8/25/2024 8:44 PM

Something's... Wrong, I must admit.

The mayor doesn't seem to recognize where they're at anymore, and I can't remember anything past the day I finally moved here and got my job. But I think it's honestly a good thing, what's the use to these "memories" anyway? From what I can read from these past entries, all I see is hurt, agony, pain... It's too much, isn't it? I asked the mayor what they thought about "memories" and they seemed upset, but told me that "memories are supposed to be great things to cherish for all of your life." but when I told them what memories they cherished, they said nothing.

I told my bosses about this unusual behavior and they said they would fire me if I didn't fix it, so I'm just... Here... Thinking, writing in my stupid journal, wondering how the hell I could get out of here and find somewhere new to live at.

Maybe I can use my money to live in a small city somewhere, or an apartment perhaps... I mean it's not like I'm gonna be able to stay here for long I feel, I am quite surprised they let me stay this long... Or maybe I have been here my whole life?
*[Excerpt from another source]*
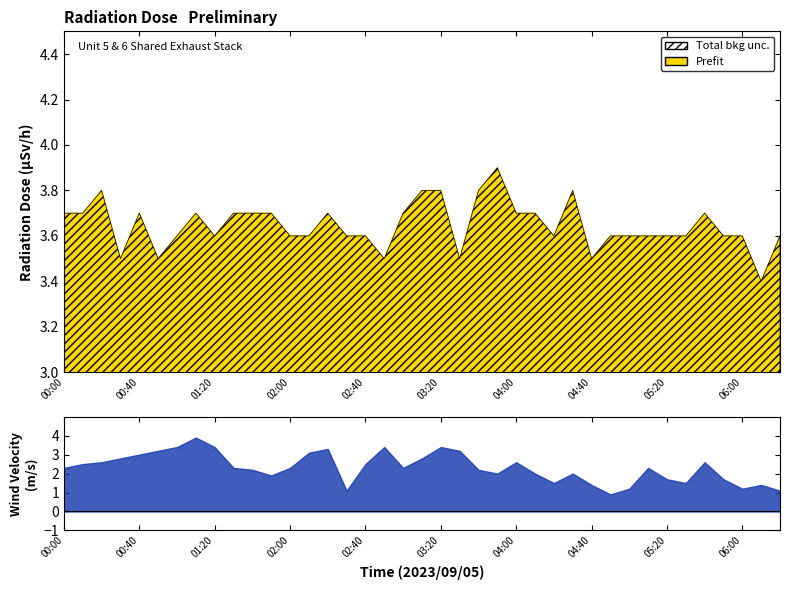

What is the label of the 16th point from the left?

02:30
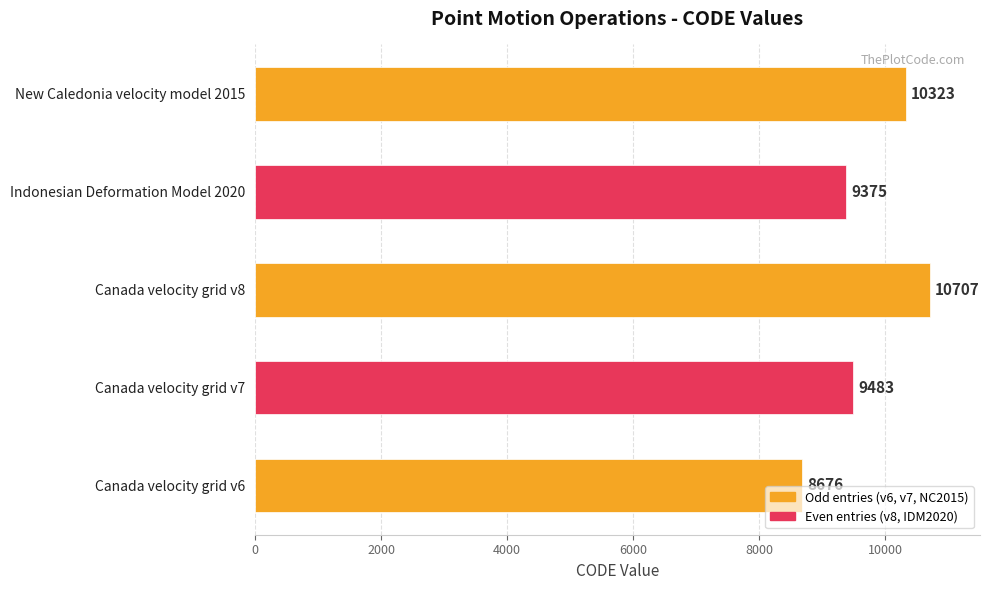

What is the difference between the maximum and second lowest values?

1332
This whole place seems familiar at least, I can't imagine not being here, even though all I do is stay inside all day and do work.

I practically live in this building at this point, don't I?
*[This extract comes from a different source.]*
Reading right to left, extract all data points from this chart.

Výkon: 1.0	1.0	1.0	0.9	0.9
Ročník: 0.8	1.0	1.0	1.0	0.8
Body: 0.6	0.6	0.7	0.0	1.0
I know everything to this place, all the exits, all the floors, the amount of windows, the tiniest of cracks and loose panes of glass.

If you were to die anywhere in this place, it would be basement floor 2, top right corner, there is a hole there where many disembodied limbs would be buried there for the local feral creatures to tear your remains clean, I remember this because that is where they discarded the old mayor at. And that might be where I will end up eventually if I do not fix this in time. Or worse, perhaps.

Maybe the only reason I kept that memory is to remind myself that I will lose it all if I cannot fix this once and for all. I must fix this, I must save the mayor.